**Action item:**
The answer is every line in the data below that contains the word "linejoin".

**Task data:**

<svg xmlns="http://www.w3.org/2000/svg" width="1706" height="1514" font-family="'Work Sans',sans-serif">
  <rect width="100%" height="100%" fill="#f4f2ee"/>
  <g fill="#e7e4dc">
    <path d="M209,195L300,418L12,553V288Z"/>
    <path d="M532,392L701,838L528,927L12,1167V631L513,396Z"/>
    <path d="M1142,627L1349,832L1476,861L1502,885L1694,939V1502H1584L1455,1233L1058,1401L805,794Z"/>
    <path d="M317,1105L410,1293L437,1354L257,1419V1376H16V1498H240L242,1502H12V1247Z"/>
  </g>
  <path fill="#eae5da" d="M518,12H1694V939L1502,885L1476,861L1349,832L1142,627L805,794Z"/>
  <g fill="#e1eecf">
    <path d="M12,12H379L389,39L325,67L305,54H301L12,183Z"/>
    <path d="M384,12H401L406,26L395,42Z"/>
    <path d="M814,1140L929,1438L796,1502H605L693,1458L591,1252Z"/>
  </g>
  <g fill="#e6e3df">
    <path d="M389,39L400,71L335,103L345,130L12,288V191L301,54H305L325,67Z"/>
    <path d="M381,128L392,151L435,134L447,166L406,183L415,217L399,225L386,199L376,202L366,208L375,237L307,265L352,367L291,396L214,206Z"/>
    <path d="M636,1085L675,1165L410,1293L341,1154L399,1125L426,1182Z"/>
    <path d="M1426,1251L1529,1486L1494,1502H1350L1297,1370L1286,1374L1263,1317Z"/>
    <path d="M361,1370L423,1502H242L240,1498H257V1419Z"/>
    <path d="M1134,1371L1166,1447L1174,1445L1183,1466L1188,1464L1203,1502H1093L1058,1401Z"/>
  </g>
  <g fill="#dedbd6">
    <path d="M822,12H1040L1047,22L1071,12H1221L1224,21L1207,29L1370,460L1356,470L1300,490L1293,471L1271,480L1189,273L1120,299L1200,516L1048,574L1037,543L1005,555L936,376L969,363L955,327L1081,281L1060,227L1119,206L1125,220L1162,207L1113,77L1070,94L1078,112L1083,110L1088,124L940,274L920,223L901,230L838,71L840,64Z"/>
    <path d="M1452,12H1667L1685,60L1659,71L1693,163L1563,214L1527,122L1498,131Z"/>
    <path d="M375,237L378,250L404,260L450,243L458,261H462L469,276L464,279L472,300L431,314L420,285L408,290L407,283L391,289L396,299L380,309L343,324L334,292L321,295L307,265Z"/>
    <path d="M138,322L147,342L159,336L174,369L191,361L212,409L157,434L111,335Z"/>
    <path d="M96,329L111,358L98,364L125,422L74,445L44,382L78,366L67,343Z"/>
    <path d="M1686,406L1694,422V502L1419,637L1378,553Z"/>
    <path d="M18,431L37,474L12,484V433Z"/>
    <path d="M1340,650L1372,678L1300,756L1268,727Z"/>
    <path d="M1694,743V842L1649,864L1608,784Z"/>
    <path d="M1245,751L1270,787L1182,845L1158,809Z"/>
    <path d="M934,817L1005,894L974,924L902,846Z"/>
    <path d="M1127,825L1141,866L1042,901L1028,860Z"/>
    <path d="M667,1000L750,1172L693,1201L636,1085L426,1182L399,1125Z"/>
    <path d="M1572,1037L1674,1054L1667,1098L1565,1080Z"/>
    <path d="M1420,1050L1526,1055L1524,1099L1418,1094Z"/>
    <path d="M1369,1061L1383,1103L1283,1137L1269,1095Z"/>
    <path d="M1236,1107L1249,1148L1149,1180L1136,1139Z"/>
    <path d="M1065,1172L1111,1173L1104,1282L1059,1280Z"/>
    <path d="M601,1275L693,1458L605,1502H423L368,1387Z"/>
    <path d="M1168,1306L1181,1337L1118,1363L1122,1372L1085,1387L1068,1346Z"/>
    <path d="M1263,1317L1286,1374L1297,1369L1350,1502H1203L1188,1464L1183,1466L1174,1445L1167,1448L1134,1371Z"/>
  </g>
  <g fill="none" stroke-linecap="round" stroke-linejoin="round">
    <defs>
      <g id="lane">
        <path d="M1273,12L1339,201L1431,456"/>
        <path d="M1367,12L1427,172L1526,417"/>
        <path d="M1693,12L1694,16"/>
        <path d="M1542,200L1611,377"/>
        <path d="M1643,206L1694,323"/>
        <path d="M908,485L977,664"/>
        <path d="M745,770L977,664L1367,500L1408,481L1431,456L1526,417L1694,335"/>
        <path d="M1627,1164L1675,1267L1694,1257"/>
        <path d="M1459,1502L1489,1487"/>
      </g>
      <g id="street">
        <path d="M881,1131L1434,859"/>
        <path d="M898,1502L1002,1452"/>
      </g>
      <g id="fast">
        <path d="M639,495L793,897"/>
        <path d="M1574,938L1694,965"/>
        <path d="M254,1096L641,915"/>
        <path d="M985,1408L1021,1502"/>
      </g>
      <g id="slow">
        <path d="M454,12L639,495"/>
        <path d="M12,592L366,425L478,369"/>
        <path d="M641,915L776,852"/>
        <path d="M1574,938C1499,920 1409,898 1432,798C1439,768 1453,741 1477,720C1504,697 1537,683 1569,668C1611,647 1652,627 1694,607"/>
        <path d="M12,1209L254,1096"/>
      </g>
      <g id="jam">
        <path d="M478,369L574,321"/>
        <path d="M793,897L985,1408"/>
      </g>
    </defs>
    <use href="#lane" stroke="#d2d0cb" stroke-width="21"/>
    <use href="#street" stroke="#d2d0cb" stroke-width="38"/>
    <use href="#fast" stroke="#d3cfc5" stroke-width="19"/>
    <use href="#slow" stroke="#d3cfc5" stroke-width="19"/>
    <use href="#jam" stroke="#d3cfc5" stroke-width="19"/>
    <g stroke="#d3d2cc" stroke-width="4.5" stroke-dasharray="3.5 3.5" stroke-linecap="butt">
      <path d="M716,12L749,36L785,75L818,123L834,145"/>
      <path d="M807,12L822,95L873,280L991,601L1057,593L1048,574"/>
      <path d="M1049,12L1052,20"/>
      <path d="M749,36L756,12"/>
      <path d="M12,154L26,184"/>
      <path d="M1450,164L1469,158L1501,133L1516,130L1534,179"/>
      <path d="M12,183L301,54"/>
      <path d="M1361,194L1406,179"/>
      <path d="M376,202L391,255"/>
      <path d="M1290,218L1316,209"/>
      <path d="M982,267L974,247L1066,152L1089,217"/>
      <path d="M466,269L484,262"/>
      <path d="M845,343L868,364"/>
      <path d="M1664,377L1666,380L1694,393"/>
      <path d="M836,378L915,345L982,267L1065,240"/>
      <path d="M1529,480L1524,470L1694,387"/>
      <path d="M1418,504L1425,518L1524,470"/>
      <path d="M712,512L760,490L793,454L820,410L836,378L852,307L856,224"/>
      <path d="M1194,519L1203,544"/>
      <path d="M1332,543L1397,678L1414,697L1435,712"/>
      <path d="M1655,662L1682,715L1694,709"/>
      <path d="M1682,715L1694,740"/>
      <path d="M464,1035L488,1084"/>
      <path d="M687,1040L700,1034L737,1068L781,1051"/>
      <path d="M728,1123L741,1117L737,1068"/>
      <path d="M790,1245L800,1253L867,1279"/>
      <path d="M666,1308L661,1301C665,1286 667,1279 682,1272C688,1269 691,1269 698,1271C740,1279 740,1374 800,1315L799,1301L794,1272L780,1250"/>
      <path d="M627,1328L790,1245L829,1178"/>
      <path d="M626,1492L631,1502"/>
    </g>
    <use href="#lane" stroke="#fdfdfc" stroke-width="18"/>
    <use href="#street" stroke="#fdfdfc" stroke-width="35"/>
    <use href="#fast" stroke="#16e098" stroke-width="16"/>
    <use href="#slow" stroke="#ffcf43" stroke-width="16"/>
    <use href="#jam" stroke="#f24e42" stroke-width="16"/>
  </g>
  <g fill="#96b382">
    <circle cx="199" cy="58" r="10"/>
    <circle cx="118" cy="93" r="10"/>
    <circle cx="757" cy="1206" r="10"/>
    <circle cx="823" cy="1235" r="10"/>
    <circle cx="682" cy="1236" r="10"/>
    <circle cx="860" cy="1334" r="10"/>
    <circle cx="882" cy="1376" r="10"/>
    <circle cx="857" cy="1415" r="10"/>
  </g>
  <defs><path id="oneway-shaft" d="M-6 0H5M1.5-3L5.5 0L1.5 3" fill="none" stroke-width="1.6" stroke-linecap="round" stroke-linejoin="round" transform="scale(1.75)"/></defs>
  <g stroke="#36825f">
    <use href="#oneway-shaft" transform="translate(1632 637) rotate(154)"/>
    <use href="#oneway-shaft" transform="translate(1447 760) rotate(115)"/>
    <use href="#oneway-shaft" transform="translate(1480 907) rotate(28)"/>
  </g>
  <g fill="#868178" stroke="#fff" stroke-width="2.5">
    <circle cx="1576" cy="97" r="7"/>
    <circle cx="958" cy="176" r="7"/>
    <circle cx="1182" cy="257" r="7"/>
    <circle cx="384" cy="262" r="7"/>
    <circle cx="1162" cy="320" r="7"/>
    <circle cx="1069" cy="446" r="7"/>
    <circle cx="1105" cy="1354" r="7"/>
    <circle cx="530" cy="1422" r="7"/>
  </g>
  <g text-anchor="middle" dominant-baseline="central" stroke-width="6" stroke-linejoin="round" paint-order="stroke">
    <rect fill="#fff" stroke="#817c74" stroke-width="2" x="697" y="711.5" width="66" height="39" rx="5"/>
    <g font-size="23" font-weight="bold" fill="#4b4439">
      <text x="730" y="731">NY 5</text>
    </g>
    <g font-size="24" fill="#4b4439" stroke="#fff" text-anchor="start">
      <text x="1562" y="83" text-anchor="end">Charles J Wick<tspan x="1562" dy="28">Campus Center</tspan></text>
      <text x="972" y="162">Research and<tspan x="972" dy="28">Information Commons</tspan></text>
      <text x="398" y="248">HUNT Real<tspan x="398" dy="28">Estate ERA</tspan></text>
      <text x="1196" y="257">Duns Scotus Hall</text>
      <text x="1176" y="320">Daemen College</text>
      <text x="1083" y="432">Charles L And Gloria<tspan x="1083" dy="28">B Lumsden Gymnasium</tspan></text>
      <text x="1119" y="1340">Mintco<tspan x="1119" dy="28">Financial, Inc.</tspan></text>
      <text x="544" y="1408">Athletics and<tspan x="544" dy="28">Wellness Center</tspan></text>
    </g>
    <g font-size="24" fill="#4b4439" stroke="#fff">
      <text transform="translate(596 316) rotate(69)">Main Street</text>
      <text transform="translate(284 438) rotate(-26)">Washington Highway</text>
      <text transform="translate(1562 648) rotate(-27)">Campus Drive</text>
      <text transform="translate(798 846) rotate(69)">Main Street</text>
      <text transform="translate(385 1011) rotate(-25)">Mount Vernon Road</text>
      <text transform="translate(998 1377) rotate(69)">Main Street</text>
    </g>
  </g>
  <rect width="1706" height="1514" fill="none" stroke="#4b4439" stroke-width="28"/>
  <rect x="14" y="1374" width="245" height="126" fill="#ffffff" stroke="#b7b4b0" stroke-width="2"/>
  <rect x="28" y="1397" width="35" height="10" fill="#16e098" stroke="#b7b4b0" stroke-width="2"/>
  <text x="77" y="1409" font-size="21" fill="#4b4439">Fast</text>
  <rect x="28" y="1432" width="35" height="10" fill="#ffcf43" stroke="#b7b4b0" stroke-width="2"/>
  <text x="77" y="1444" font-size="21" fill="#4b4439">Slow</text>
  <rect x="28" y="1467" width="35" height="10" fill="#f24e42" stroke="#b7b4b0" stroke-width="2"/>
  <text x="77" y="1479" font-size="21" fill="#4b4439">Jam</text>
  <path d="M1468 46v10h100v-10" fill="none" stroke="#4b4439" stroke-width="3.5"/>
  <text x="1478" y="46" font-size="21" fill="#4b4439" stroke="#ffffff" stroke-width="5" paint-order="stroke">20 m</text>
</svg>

**Result of the task:**
  <g fill="none" stroke-linecap="round" stroke-linejoin="round">
  <defs><path id="oneway-shaft" d="M-6 0H5M1.5-3L5.5 0L1.5 3" fill="none" stroke-width="1.6" stroke-linecap="round" stroke-linejoin="round" transform="scale(1.75)"/></defs>
  <g text-anchor="middle" dominant-baseline="central" stroke-width="6" stroke-linejoin="round" paint-order="stroke">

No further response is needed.